PROMPT -> Give the data again exactly, without images.
━━━━━ LISTED RECORDS
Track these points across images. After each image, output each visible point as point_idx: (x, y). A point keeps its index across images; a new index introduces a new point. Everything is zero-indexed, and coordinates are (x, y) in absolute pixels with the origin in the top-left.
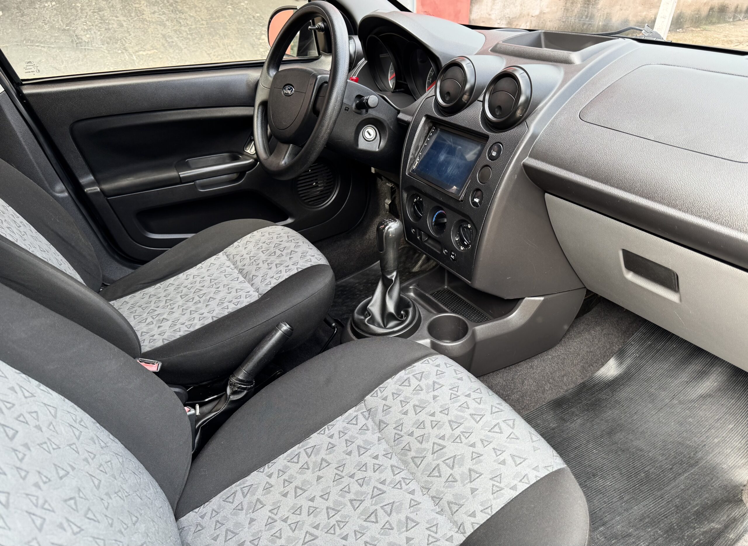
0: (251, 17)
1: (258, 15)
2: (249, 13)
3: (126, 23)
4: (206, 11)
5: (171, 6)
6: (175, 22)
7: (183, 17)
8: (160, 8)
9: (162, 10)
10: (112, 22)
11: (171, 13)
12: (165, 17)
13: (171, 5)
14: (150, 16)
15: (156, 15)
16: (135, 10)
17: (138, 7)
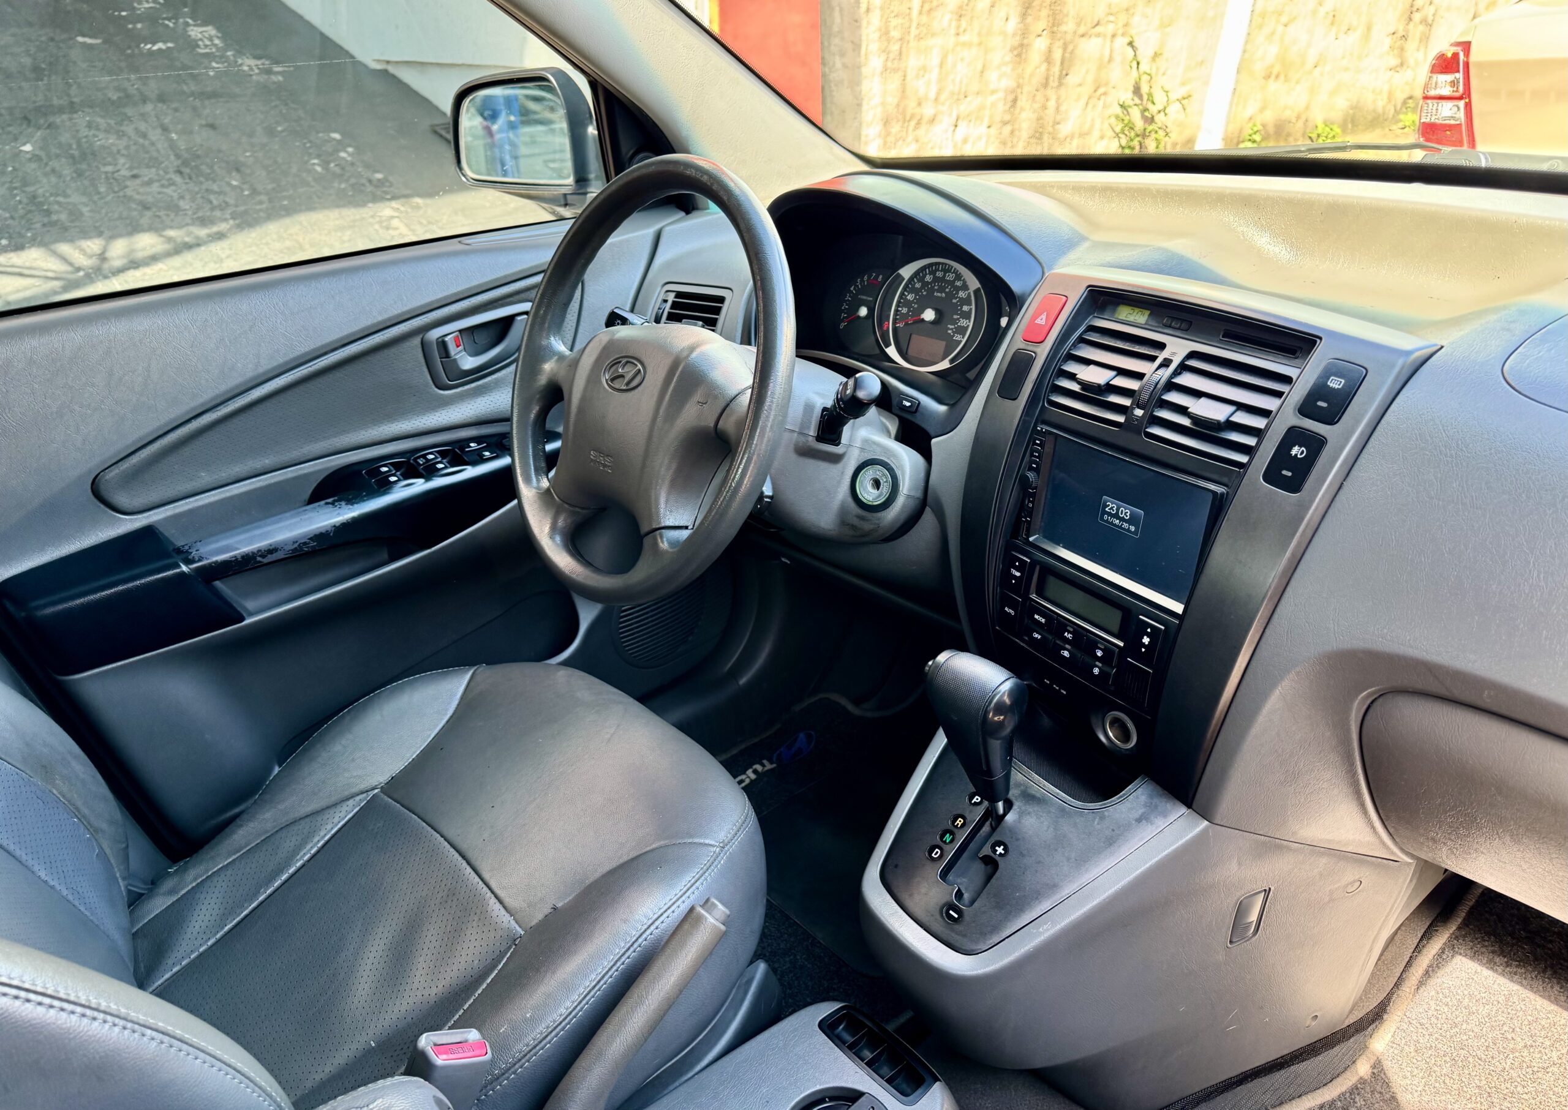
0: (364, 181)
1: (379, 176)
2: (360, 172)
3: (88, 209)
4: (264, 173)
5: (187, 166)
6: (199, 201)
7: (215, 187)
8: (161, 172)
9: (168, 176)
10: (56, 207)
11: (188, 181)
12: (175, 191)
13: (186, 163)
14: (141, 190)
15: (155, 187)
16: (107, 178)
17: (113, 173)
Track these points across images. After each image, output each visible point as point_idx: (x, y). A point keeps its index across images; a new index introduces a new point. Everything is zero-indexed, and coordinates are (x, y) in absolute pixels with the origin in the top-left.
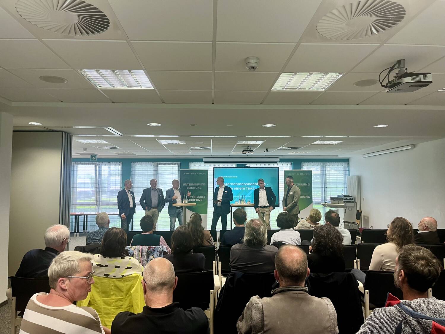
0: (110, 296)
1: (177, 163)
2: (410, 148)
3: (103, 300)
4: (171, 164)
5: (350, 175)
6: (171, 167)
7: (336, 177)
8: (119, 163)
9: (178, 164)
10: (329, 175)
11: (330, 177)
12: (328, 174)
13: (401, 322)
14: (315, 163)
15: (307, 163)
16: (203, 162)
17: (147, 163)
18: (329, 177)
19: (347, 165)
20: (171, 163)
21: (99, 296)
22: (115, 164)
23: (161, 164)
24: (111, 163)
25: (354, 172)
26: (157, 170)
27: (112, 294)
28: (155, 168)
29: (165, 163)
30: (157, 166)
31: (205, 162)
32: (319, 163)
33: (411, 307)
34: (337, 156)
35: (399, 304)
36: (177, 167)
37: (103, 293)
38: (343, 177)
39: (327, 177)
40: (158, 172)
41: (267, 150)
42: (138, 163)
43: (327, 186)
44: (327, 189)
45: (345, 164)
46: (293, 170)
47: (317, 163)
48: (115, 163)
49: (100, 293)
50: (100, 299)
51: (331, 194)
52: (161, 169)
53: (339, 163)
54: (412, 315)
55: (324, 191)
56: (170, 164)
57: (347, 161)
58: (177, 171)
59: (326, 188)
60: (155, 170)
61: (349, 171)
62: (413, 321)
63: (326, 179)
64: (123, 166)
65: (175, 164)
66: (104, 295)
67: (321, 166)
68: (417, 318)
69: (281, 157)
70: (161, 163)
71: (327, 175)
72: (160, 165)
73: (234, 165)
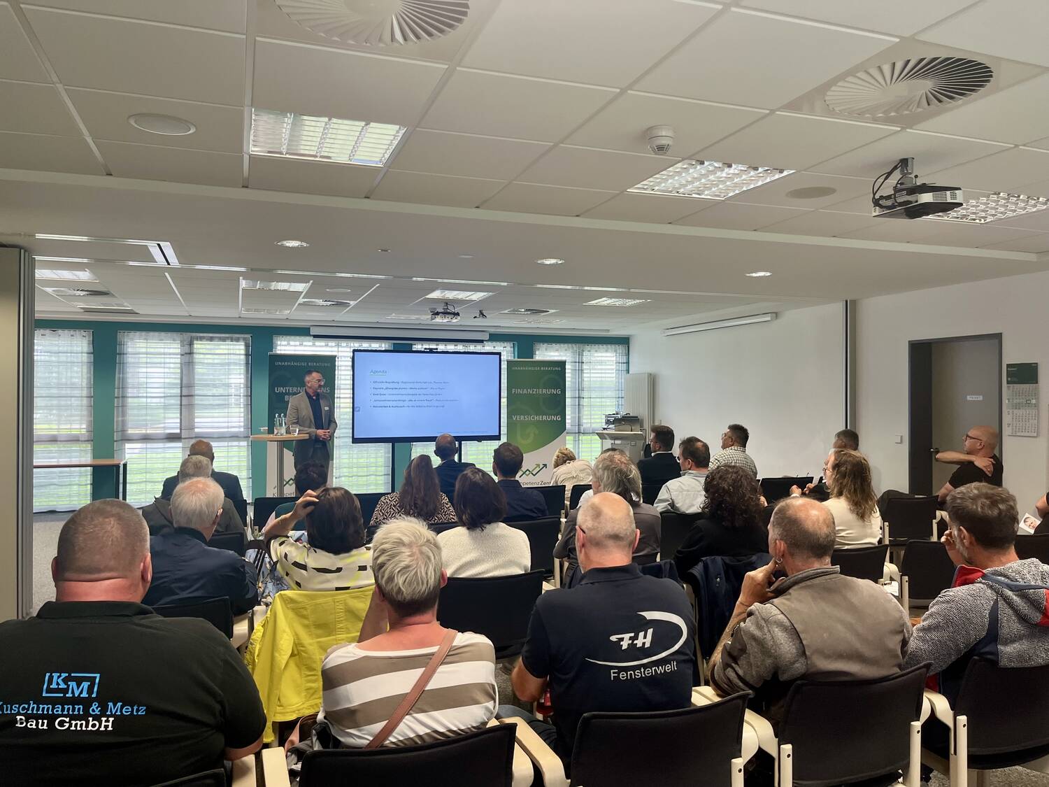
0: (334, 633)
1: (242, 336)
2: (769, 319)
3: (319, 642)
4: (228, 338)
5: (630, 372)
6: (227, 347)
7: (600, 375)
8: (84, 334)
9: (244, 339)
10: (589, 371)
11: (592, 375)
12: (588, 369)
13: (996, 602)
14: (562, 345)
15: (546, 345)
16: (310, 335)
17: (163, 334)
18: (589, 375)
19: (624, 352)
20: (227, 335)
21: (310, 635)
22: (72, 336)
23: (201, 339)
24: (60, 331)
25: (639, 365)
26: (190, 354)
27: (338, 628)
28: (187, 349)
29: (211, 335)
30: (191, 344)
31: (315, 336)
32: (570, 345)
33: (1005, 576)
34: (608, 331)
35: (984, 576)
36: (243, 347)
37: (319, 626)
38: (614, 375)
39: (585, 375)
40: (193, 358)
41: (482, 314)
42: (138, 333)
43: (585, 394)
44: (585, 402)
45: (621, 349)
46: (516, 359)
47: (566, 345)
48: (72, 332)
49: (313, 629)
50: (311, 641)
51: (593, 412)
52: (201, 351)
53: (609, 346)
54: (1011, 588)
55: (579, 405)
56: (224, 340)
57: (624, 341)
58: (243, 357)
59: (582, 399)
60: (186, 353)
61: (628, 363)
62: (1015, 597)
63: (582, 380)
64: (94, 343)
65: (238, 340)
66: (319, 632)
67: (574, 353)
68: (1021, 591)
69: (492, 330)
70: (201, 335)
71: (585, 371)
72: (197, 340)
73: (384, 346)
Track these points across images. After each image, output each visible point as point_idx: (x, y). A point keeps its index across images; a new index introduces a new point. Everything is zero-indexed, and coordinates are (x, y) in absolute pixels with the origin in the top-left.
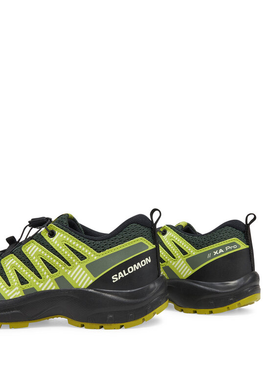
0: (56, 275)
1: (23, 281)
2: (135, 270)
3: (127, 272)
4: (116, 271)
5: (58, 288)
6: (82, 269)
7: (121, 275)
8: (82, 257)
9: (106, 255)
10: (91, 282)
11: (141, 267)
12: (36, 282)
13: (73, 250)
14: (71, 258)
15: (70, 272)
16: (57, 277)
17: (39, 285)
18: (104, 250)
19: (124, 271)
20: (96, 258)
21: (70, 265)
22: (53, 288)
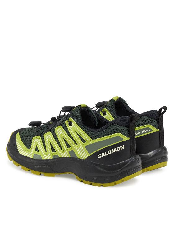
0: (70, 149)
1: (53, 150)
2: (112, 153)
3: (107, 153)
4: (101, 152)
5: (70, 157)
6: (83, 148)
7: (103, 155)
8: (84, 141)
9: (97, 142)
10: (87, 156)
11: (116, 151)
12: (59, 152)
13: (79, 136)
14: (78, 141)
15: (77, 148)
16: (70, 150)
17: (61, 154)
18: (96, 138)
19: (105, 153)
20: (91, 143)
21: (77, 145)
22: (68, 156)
━━━━━━━━━━
EXERCISE RESPONSE ->
Track these points across images. After each image, output each visible point as point_idx: (x, y). A point keeps its index across images; a new index introduces a new point. Everything is zero-indexed, and coordinates are (x, y) in absolute pixels with the origin in the top-left.
0: (251, 17)
1: (258, 15)
2: (249, 13)
3: (126, 23)
4: (206, 11)
5: (171, 6)
6: (175, 22)
7: (183, 17)
8: (160, 8)
9: (162, 10)
10: (112, 22)
11: (171, 13)
12: (165, 17)
13: (171, 5)
14: (150, 16)
15: (156, 15)
16: (135, 10)
17: (138, 7)
0: (364, 181)
1: (379, 176)
2: (360, 172)
3: (88, 209)
4: (264, 173)
5: (187, 166)
6: (199, 201)
7: (215, 187)
8: (161, 172)
9: (168, 176)
10: (56, 207)
11: (188, 181)
12: (175, 191)
13: (186, 163)
14: (141, 190)
15: (155, 187)
16: (107, 178)
17: (113, 173)
Track these points across images. After each image, output each visible point as point_idx: (x, y). A point keeps its index across images; a new index introduces a new point. Everything is zero-indexed, and coordinates are (x, y) in absolute pixels with the origin in the top-left.
0: (110, 296)
1: (177, 163)
2: (410, 148)
3: (103, 300)
4: (171, 164)
5: (350, 175)
6: (171, 167)
7: (336, 177)
8: (119, 163)
9: (178, 164)
10: (329, 175)
11: (330, 177)
12: (328, 174)
13: (401, 322)
14: (315, 163)
15: (307, 163)
16: (203, 162)
17: (147, 163)
18: (329, 177)
19: (347, 165)
20: (171, 163)
21: (99, 296)
22: (115, 164)
23: (161, 164)
24: (111, 163)
25: (354, 172)
26: (157, 170)
27: (112, 294)
28: (155, 168)
29: (165, 163)
30: (157, 166)
31: (205, 162)
32: (319, 163)
33: (411, 307)
34: (337, 156)
35: (399, 304)
36: (177, 167)
37: (103, 293)
38: (343, 177)
39: (327, 177)
40: (158, 172)
41: (267, 150)
42: (138, 163)
43: (327, 186)
44: (327, 189)
45: (345, 164)
46: (293, 170)
47: (317, 163)
48: (115, 163)
49: (100, 293)
50: (100, 299)
51: (331, 194)
52: (161, 169)
53: (339, 163)
54: (412, 315)
55: (324, 191)
56: (170, 164)
57: (347, 161)
58: (177, 171)
59: (326, 188)
60: (155, 170)
61: (349, 171)
62: (413, 321)
63: (326, 179)
64: (123, 166)
65: (175, 164)
66: (104, 295)
67: (321, 166)
68: (417, 318)
69: (281, 157)
70: (161, 163)
71: (327, 175)
72: (160, 165)
73: (234, 165)
0: (334, 633)
1: (242, 336)
2: (769, 319)
3: (319, 642)
4: (228, 338)
5: (630, 372)
6: (227, 347)
7: (600, 375)
8: (84, 334)
9: (244, 339)
10: (589, 371)
11: (592, 375)
12: (588, 369)
13: (996, 602)
14: (562, 345)
15: (546, 345)
16: (310, 335)
17: (163, 334)
18: (589, 375)
19: (624, 352)
20: (227, 335)
21: (310, 635)
22: (72, 336)
23: (201, 339)
24: (60, 331)
25: (639, 365)
26: (190, 354)
27: (338, 628)
28: (187, 349)
29: (211, 335)
30: (191, 344)
31: (315, 336)
32: (570, 345)
33: (1005, 576)
34: (608, 331)
35: (984, 576)
36: (243, 347)
37: (319, 626)
38: (614, 375)
39: (585, 375)
40: (193, 358)
41: (482, 314)
42: (138, 333)
43: (585, 394)
44: (585, 402)
45: (621, 349)
46: (516, 359)
47: (566, 345)
48: (72, 332)
49: (313, 629)
50: (311, 641)
51: (593, 412)
52: (201, 351)
53: (609, 346)
54: (1011, 588)
55: (579, 405)
56: (224, 340)
57: (624, 341)
58: (243, 357)
59: (582, 399)
60: (186, 353)
61: (628, 363)
62: (1015, 597)
63: (582, 380)
64: (94, 343)
65: (238, 340)
66: (319, 632)
67: (574, 353)
68: (1021, 591)
69: (492, 330)
70: (201, 335)
71: (585, 371)
72: (197, 340)
73: (384, 346)
Track these points across images. After each image, output each visible point as point_idx: (x, y). A point keeps its index across images; a new index introduces a new point. Everything is zero-indexed, and coordinates are (x, y) in absolute pixels with the origin in the top-left.
0: (56, 275)
1: (23, 281)
2: (135, 270)
3: (127, 272)
4: (116, 271)
5: (58, 288)
6: (82, 269)
7: (121, 275)
8: (82, 257)
9: (106, 255)
10: (91, 282)
11: (141, 267)
12: (36, 282)
13: (73, 250)
14: (71, 258)
15: (70, 272)
16: (57, 277)
17: (39, 285)
18: (104, 250)
19: (124, 271)
20: (96, 258)
21: (70, 265)
22: (53, 288)
0: (70, 149)
1: (53, 150)
2: (112, 153)
3: (107, 153)
4: (101, 152)
5: (70, 157)
6: (83, 148)
7: (103, 155)
8: (84, 141)
9: (97, 142)
10: (87, 156)
11: (116, 151)
12: (59, 152)
13: (79, 136)
14: (78, 141)
15: (77, 148)
16: (70, 150)
17: (61, 154)
18: (96, 138)
19: (105, 153)
20: (91, 143)
21: (77, 145)
22: (68, 156)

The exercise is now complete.